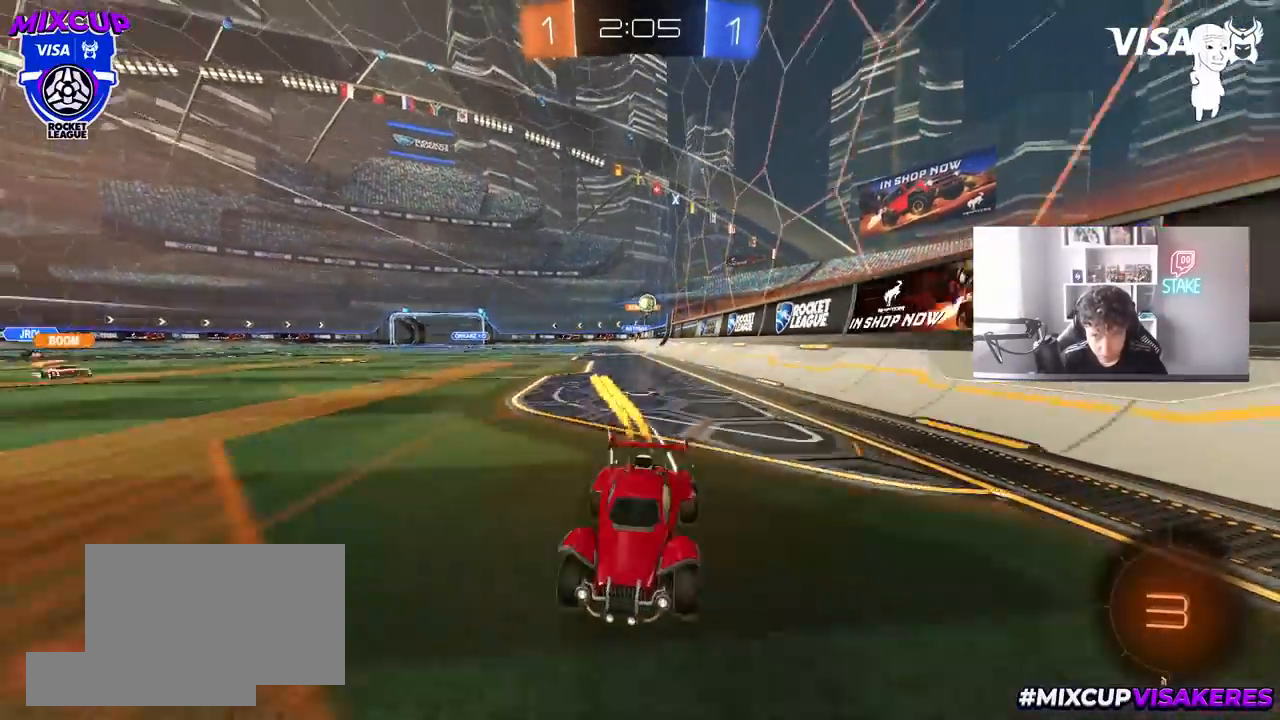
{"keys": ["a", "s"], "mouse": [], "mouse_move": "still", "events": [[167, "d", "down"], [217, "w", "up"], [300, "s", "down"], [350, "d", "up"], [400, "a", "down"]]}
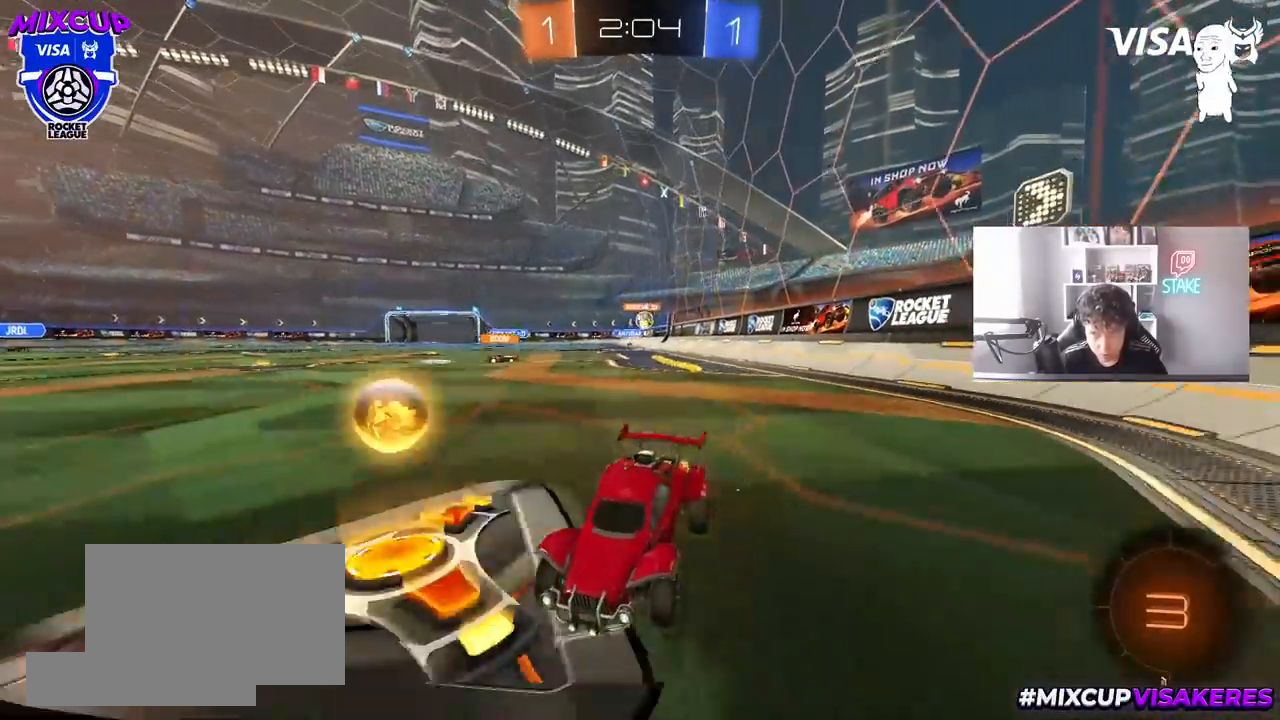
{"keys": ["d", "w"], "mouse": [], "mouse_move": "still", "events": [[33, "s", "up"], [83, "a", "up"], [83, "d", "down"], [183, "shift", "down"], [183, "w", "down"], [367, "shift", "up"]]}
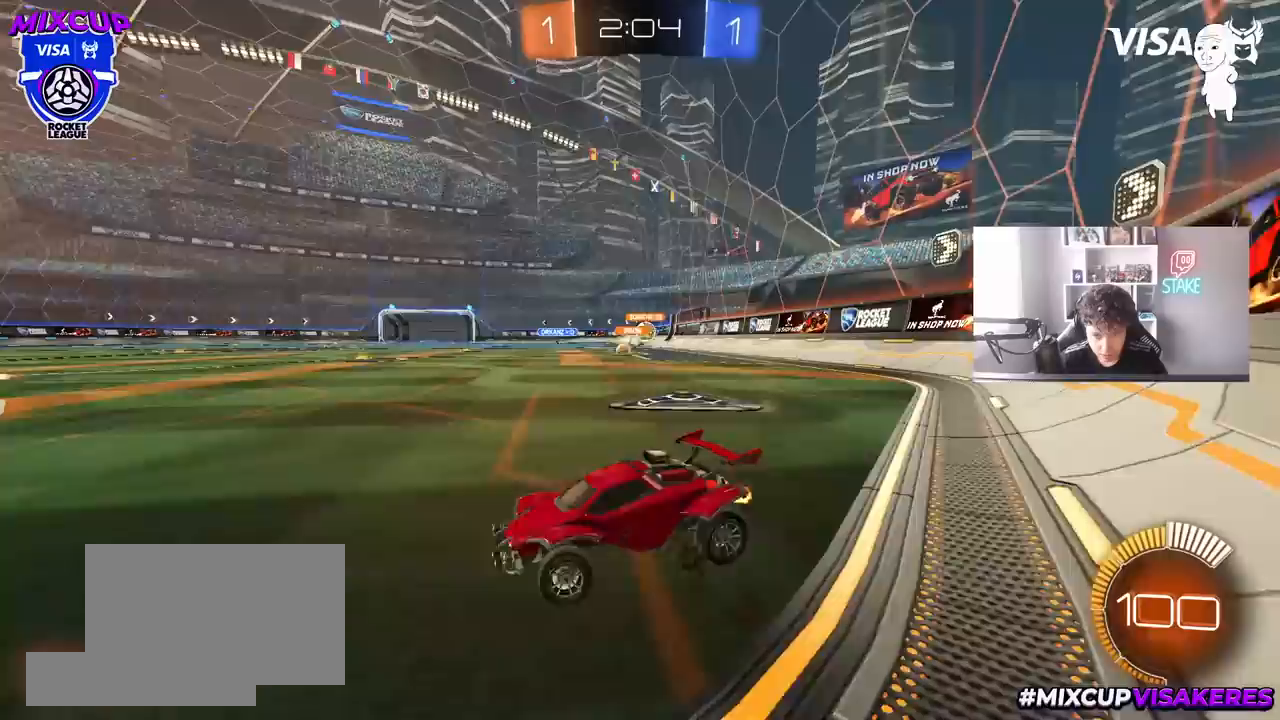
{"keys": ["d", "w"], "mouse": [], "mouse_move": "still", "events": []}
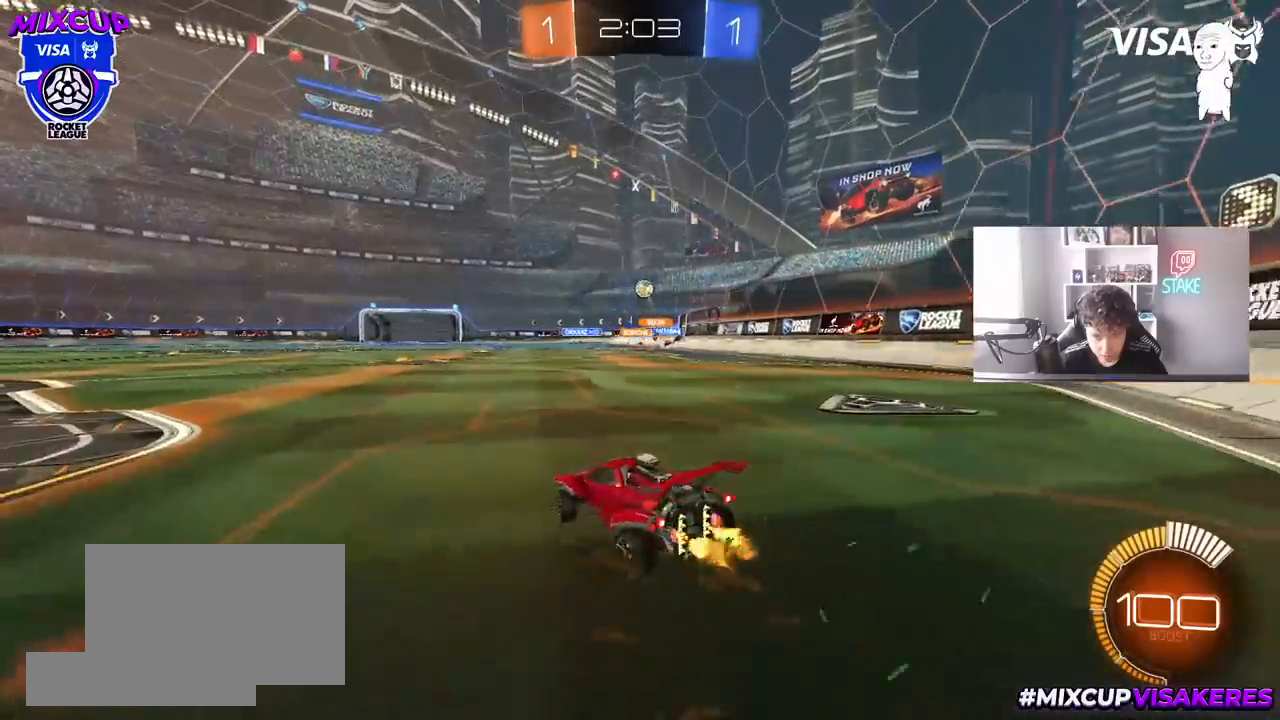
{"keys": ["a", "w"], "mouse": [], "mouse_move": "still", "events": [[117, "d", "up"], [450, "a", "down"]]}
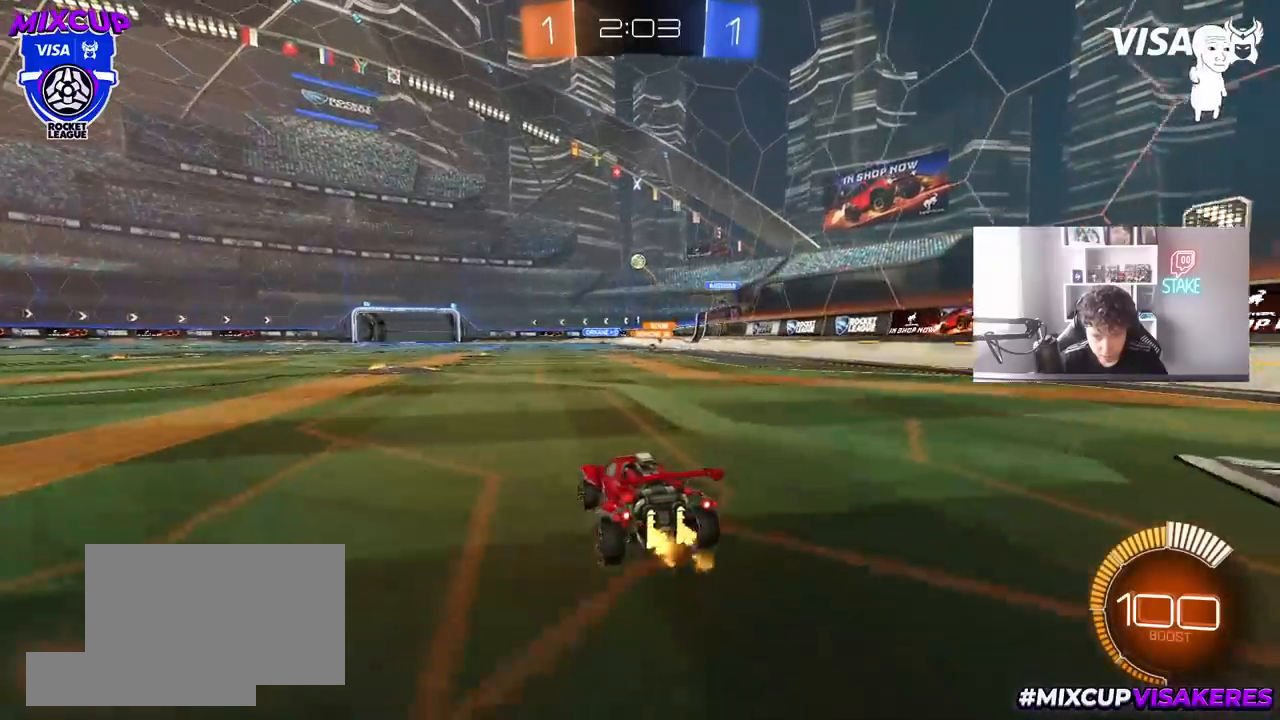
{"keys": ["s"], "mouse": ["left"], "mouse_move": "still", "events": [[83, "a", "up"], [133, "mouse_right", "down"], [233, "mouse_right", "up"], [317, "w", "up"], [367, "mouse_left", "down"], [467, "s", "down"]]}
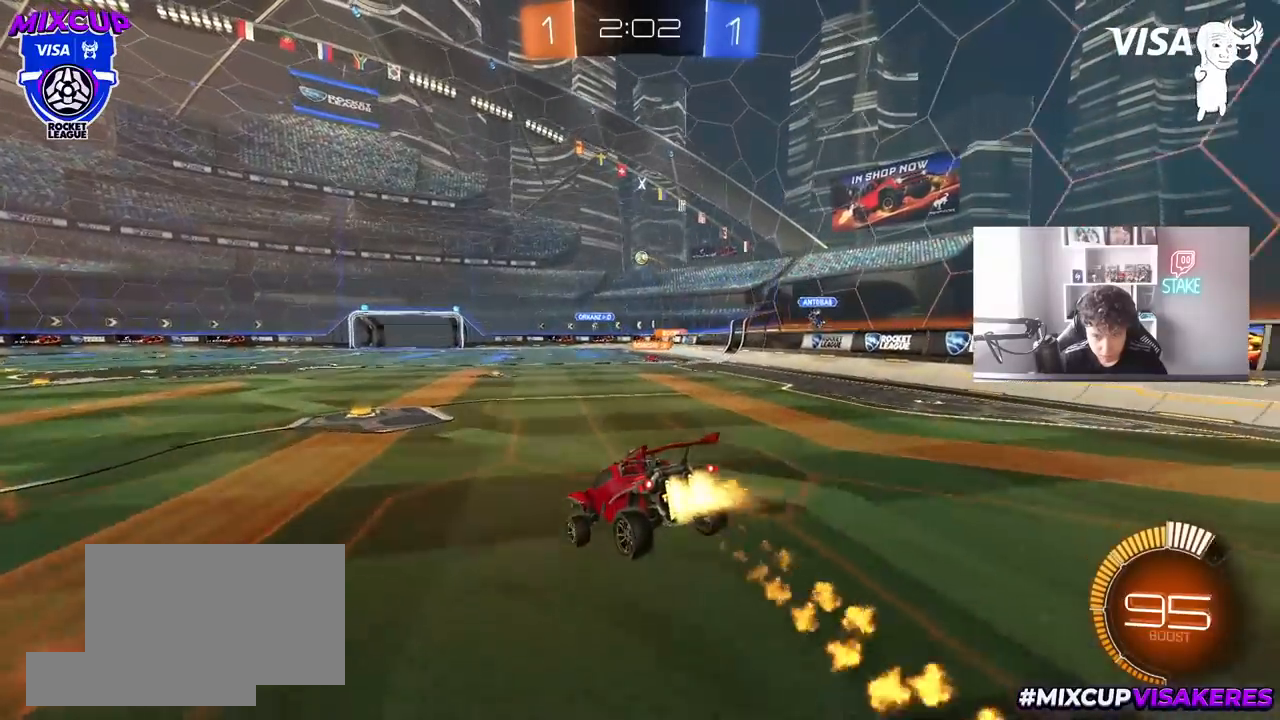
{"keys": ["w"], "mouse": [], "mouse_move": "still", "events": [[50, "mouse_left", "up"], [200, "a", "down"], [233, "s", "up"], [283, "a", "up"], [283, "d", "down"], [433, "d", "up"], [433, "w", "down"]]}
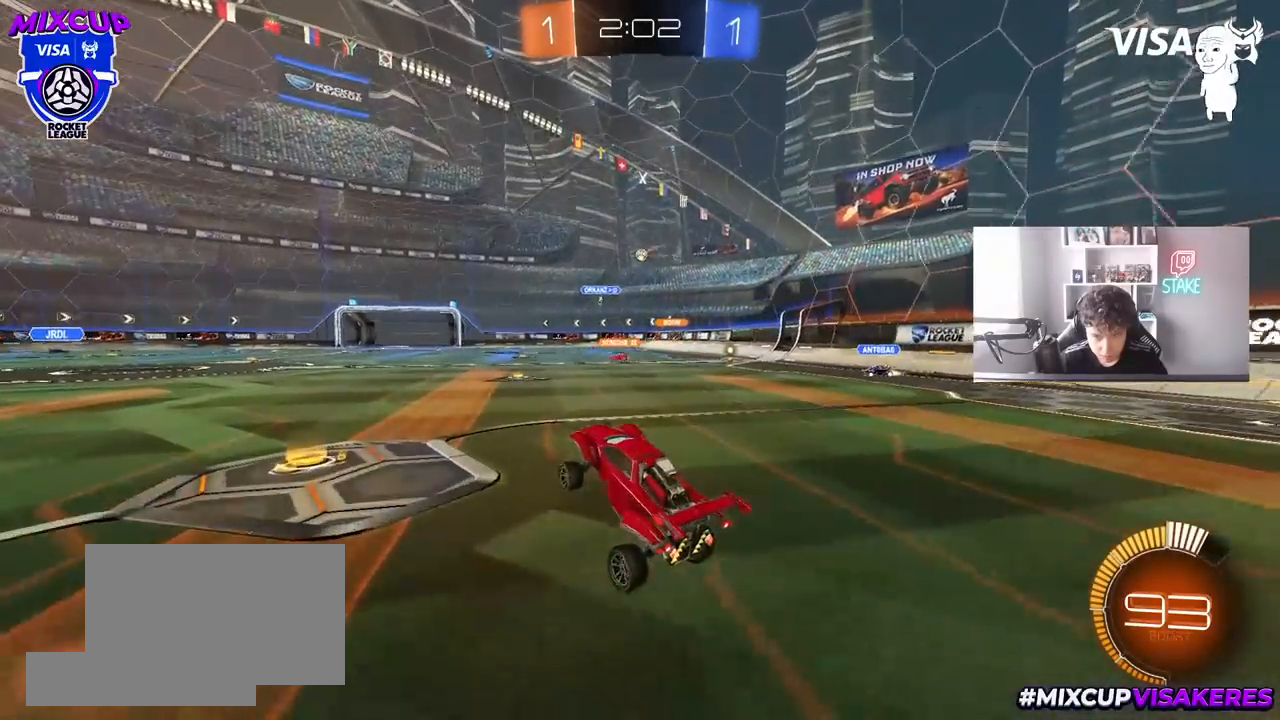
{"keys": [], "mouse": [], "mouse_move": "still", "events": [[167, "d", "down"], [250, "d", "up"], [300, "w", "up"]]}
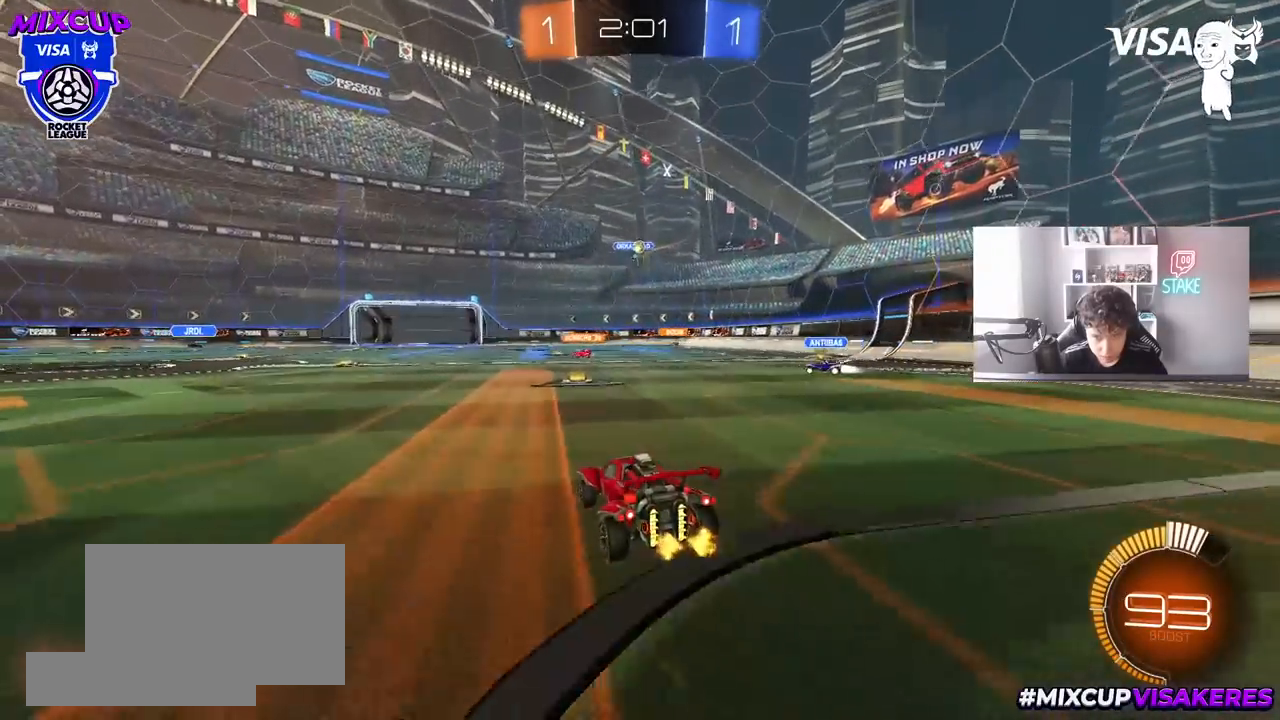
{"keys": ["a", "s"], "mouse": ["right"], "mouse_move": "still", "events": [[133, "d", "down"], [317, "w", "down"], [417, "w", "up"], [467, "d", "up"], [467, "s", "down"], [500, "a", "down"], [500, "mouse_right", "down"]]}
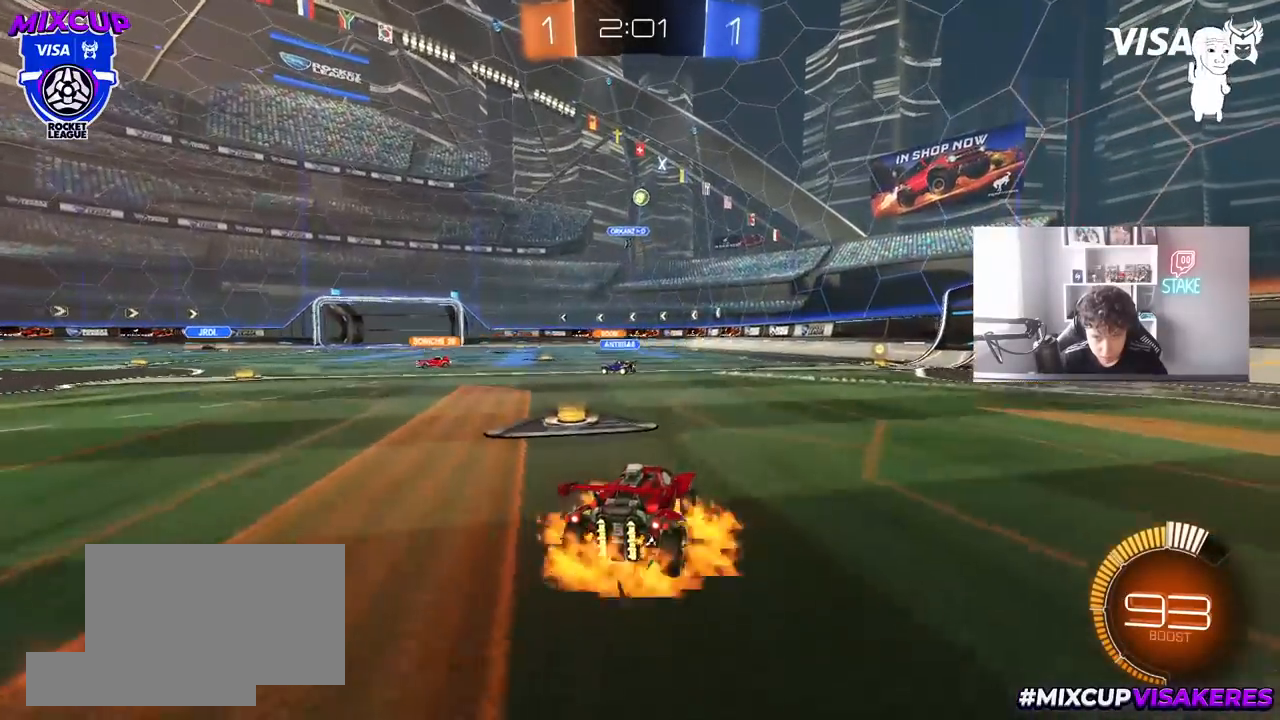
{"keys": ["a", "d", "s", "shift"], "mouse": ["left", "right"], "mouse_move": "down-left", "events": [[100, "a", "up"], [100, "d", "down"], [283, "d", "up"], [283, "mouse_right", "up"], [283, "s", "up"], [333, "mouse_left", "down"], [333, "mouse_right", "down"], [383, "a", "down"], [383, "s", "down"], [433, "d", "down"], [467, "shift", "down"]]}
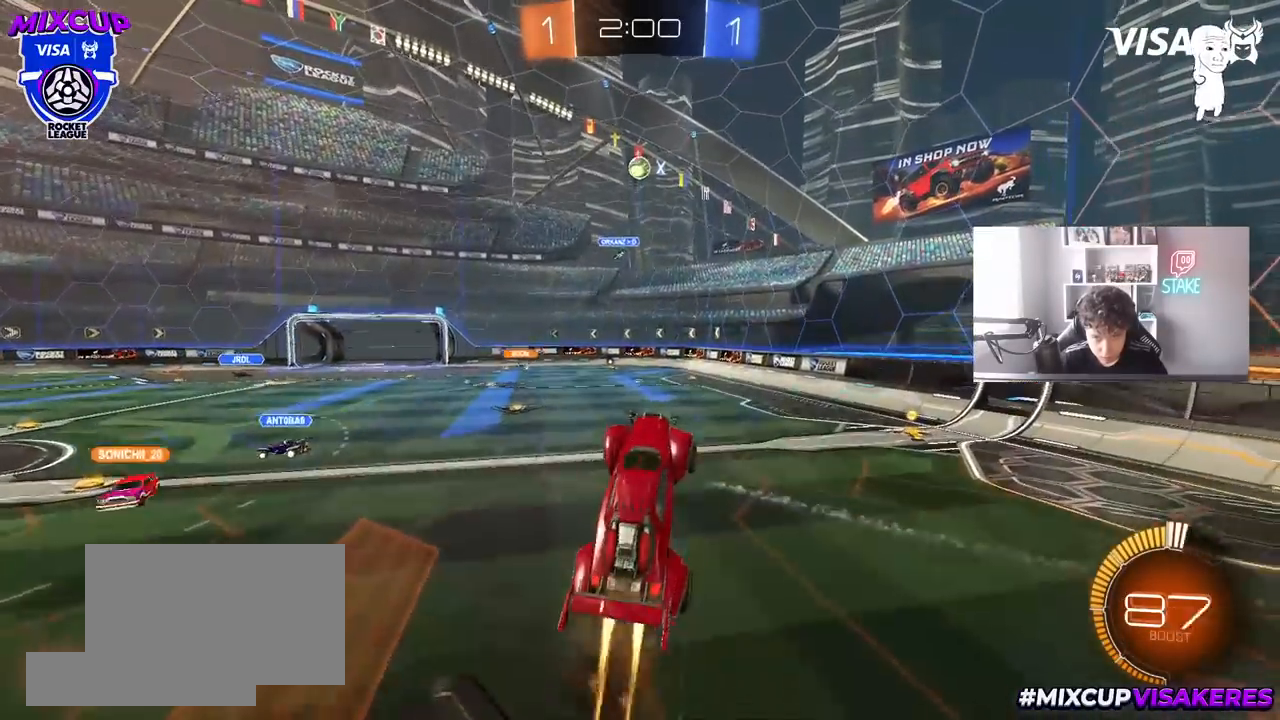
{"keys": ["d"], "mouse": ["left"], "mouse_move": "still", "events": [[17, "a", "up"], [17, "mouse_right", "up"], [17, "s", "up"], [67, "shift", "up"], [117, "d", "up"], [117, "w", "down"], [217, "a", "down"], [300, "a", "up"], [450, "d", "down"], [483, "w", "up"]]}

====

Exercise =>
Lines with the word "shift" in them: report all of these from the listing above.

Reply to the task =>
{"keys": ["d", "w"], "mouse": [], "mouse_move": "still", "events": [[33, "s", "up"], [83, "a", "up"], [83, "d", "down"], [183, "shift", "down"], [183, "w", "down"], [367, "shift", "up"]]}
{"keys": ["a", "d", "s", "shift"], "mouse": ["left", "right"], "mouse_move": "down-left", "events": [[100, "a", "up"], [100, "d", "down"], [283, "d", "up"], [283, "mouse_right", "up"], [283, "s", "up"], [333, "mouse_left", "down"], [333, "mouse_right", "down"], [383, "a", "down"], [383, "s", "down"], [433, "d", "down"], [467, "shift", "down"]]}
{"keys": ["d"], "mouse": ["left"], "mouse_move": "still", "events": [[17, "a", "up"], [17, "mouse_right", "up"], [17, "s", "up"], [67, "shift", "up"], [117, "d", "up"], [117, "w", "down"], [217, "a", "down"], [300, "a", "up"], [450, "d", "down"], [483, "w", "up"]]}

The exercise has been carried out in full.